Le Tribunal arbitral du sport a rendu son verdict dans l’affaire Byron Castillo. Principale information, la Tri équatorienne ouvrira bien la Coupe du Monde 2022.

bandeauedition

Enfin ! Depuis des mois, l’affaire Byron Castillo s’étalait dans divers médias, en particuliers chiliens et péruviens, chacun espérant en profiter d’une décision favorable pour gratter un strapontin mondial au dernier moment. Après la FIFA et son appel, ne restait plus que le Tribunal Arbitral du Sport dont le verdict est tombé ce jour.

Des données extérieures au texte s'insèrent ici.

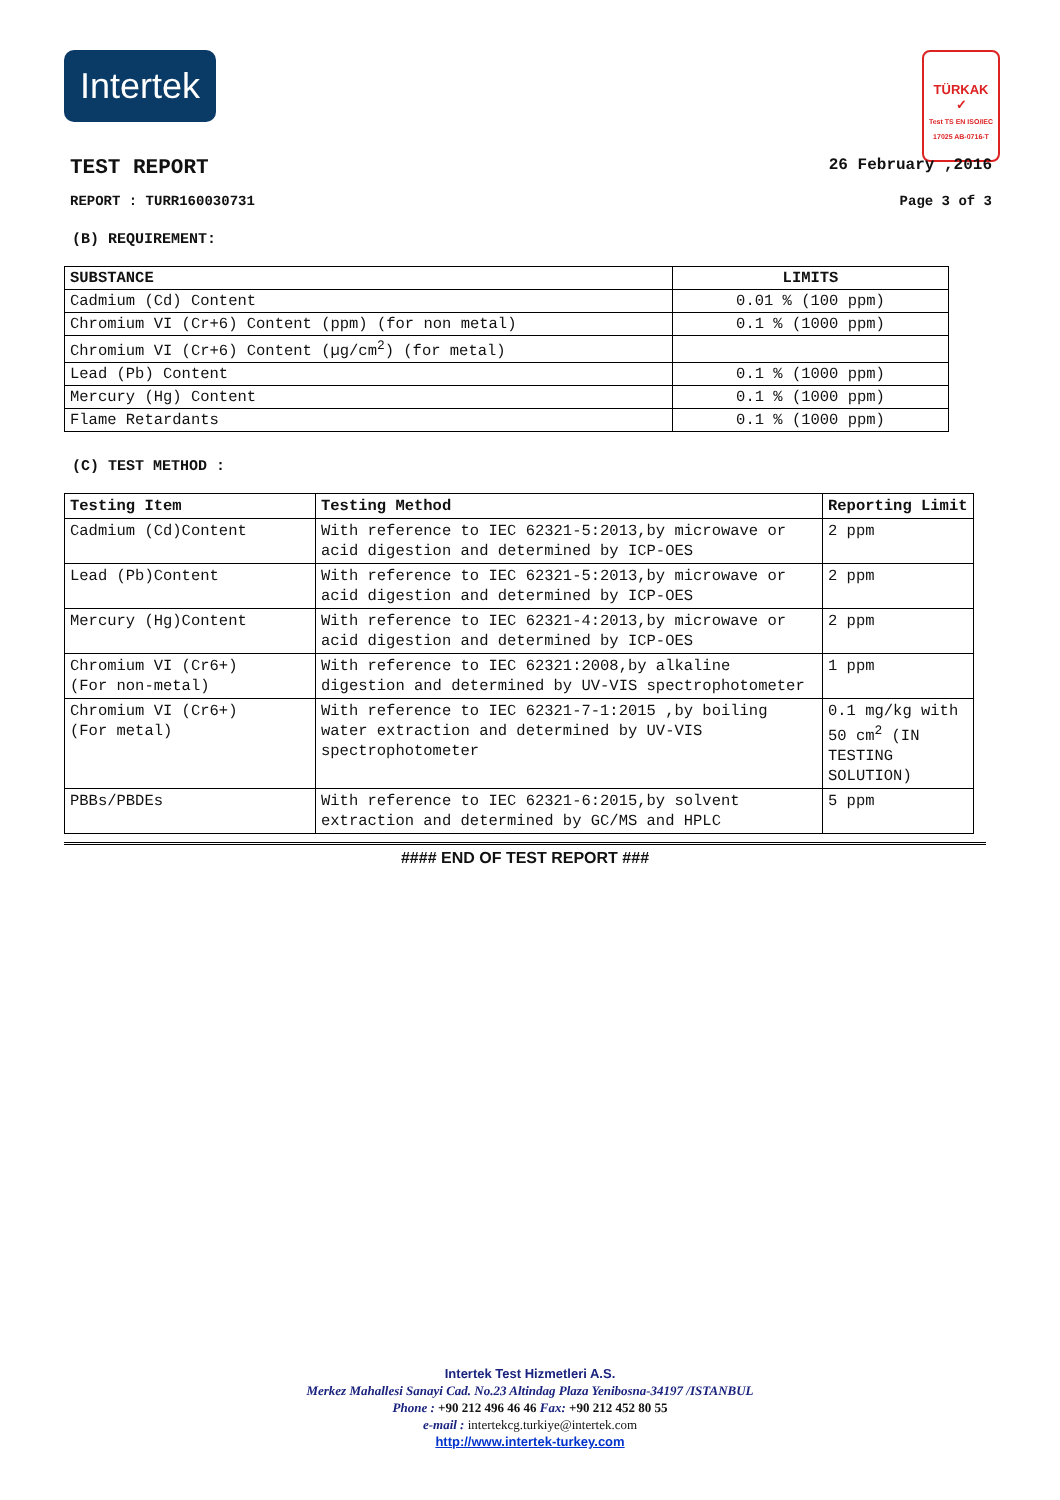Intertek
TÜRKAK
✓
Test TS EN ISO/IEC 17025 AB-0716-T
TEST REPORT 26 February ,2016
REPORT : TURR160030731 Page 3 of 3
(B) REQUIREMENT:
| SUBSTANCE | LIMITS |
| --- | --- |
| Cadmium (Cd) Content | 0.01 % (100 ppm) |
| Chromium VI (Cr+6) Content (ppm) (for non metal) | 0.1 % (1000 ppm) |
| Chromium VI (Cr+6) Content (µg/cm<sup>2</sup>) (for metal) | |
| Lead (Pb) Content | 0.1 % (1000 ppm) |
| Mercury (Hg) Content | 0.1 % (1000 ppm) |
| Flame Retardants | 0.1 % (1000 ppm) |
(C) TEST METHOD :
| Testing Item | Testing Method | Reporting Limit |
| --- | --- | --- |
| Cadmium (Cd)Content | With reference to IEC 62321-5:2013,by microwave or acid digestion and determined by ICP-OES | 2 ppm |
| Lead (Pb)Content | With reference to IEC 62321-5:2013,by microwave or acid digestion and determined by ICP-OES | 2 ppm |
| Mercury (Hg)Content | With reference to IEC 62321-4:2013,by microwave or acid digestion and determined by ICP-OES | 2 ppm |
| Chromium VI (Cr6+) (For non-metal) | With reference to IEC 62321:2008,by alkaline digestion and determined by UV-VIS spectrophotometer | 1 ppm |
| Chromium VI (Cr6+) (For metal) | With reference to IEC 62321-7-1:2015 ,by boiling water extraction and determined by UV-VIS spectrophotometer | 0.1 mg/kg with 50 cm<sup>2</sup> (IN TESTING SOLUTION) |
| PBBs/PBDEs | With reference to IEC 62321-6:2015,by solvent extraction and determined by GC/MS and HPLC | 5 ppm |
#### END OF TEST REPORT ###
Intertek Test Hizmetleri A.S.
Merkez Mahallesi Sanayi Cad. No.23 Altindag Plaza Yenibosna-34197 /ISTANBUL
Phone : +90 212 496 46 46 Fax: +90 212 452 80 55
e-mail : intertekcg.turkiye@intertek.com
http://www.intertek-turkey.com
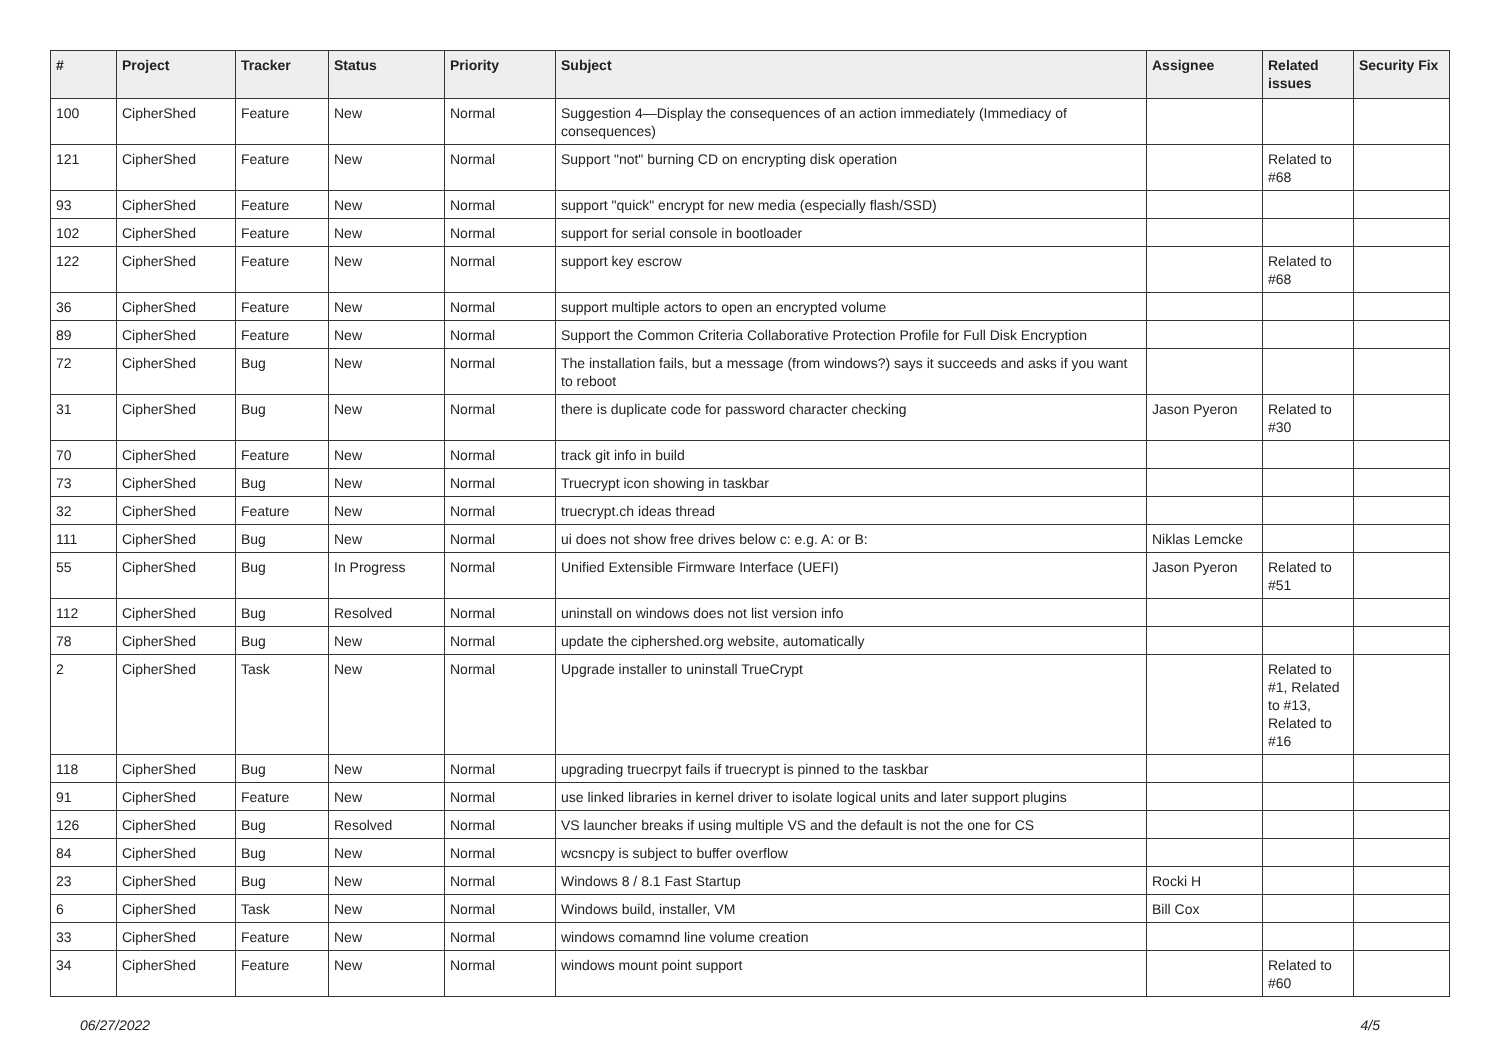| # | Project | Tracker | Status | Priority | Subject | Assignee | Related issues | Security Fix |
| --- | --- | --- | --- | --- | --- | --- | --- | --- |
| 100 | CipherShed | Feature | New | Normal | Suggestion 4—Display the consequences of an action immediately (Immediacy of consequences) | | | |
| 121 | CipherShed | Feature | New | Normal | Support "not" burning CD on encrypting disk operation | | Related to #68 | |
| 93 | CipherShed | Feature | New | Normal | support "quick" encrypt for new media (especially flash/SSD) | | | |
| 102 | CipherShed | Feature | New | Normal | support for serial console in bootloader | | | |
| 122 | CipherShed | Feature | New | Normal | support key escrow | | Related to #68 | |
| 36 | CipherShed | Feature | New | Normal | support multiple actors to open an encrypted volume | | | |
| 89 | CipherShed | Feature | New | Normal | Support the Common Criteria Collaborative Protection Profile for Full Disk Encryption | | | |
| 72 | CipherShed | Bug | New | Normal | The installation fails, but a message (from windows?) says it succeeds and asks if you want to reboot | | | |
| 31 | CipherShed | Bug | New | Normal | there is duplicate code for password character checking | Jason Pyeron | Related to #30 | |
| 70 | CipherShed | Feature | New | Normal | track git info in build | | | |
| 73 | CipherShed | Bug | New | Normal | Truecrypt icon showing in taskbar | | | |
| 32 | CipherShed | Feature | New | Normal | truecrypt.ch ideas thread | | | |
| 111 | CipherShed | Bug | New | Normal | ui does not show free drives below c: e.g. A: or B: | Niklas Lemcke | | |
| 55 | CipherShed | Bug | In Progress | Normal | Unified Extensible Firmware Interface (UEFI) | Jason Pyeron | Related to #51 | |
| 112 | CipherShed | Bug | Resolved | Normal | uninstall on windows does not list version info | | | |
| 78 | CipherShed | Bug | New | Normal | update the ciphershed.org website, automatically | | | |
| 2 | CipherShed | Task | New | Normal | Upgrade installer to uninstall TrueCrypt | | Related to #1, Related to #13, Related to #16 | |
| 118 | CipherShed | Bug | New | Normal | upgrading truecrpyt fails if truecrypt is pinned to the taskbar | | | |
| 91 | CipherShed | Feature | New | Normal | use linked libraries in kernel driver to isolate logical units and later support plugins | | | |
| 126 | CipherShed | Bug | Resolved | Normal | VS launcher breaks if using multiple VS and the default is not the one for CS | | | |
| 84 | CipherShed | Bug | New | Normal | wcsncpy is subject to buffer overflow | | | |
| 23 | CipherShed | Bug | New | Normal | Windows 8 / 8.1 Fast Startup | Rocki H | | |
| 6 | CipherShed | Task | New | Normal | Windows build, installer, VM | Bill Cox | | |
| 33 | CipherShed | Feature | New | Normal | windows comamnd line volume creation | | | |
| 34 | CipherShed | Feature | New | Normal | windows mount point support | | Related to #60 | |
06/27/2022 4/5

Trois points s’en dégagent :

  • La fédération équatorienne n’a pas violé l’article 22 du code disciplinaire de la FIFA concernant l’éligibilité du joueur. Byron Castillo est donc bien considéré comme Équatorien, le TAS précisant que « la nationalité d’un joueur est déterminée par des lois nationales (sujettes à une limite de temps dans le cas d’un changement de nationalité, ce qui n’est pas le cas ici) ». Byron Castillo est donc de fait considéré Équatorien par le fait que les autorités locales l’ont déterminé comme tel.
  • La fédération équatorienne a violé l’article 21 du code disciplinaire de la FIFA en utilisant un document contenant de fausses informations : « le joueur est né à Tumaco, Colombie, le 25 juin 1995 », la fédération est donc accusé d’avoir utilisé ces fausses informations même si « elle n’en est pas l’auteur ».
  • Eu égard à la violation de cet article 21, la sélection équatorienne est donc pénalisée de trois points pour la prochaine campagne d’éliminatoires à la Coupe du Monde et devra s’acquitter d’une amende de 100 000 CHF.

En d’autres termes, le TAS reconnait que l’acte de naissance sur lequel la justice équatorienne s’était appuyé pour confirmer la nationalité équatorienne de Byron Castillo est un faux et que le joueur est véritablement né en Colombie.

registres

Cela signifie donc que pour le TAS, Byron Castillo n’aurait pas dû être éligible mais qu’il ne l’est uniquement en raison du fait que sa nationalité équatorienne a été déterminée par une décision de justice locale, le TAS n’ayant aucun moyen d’outrepasser des décisions de justice. On arrive donc aux limites du système.

La sélection équatorienne sera donc présente au Qatar. Le tribunal reconnaît par ailleurs que la FEF dispose de circonstances atténuantes, ayant notamment « initié une procédure disciplinaire contre le joueur qui a pris fin sur une décision de justice équatorienne ». C’est pour cette raison que les trois points retirés le sont sur la prochaine campagne et non l’actuelle, le TAS indiquant que « le joueur était admissible à la compétition préliminaire de la Coupe du Monde de la FIFA Qatar 2022 et que cette compétition n'a pas été affectée par la violation du règlement susmentionnée par la FEF ». Sacré numéro d’équilibriste. Reste à savoir désormais si Castillo sera présent au Qatar.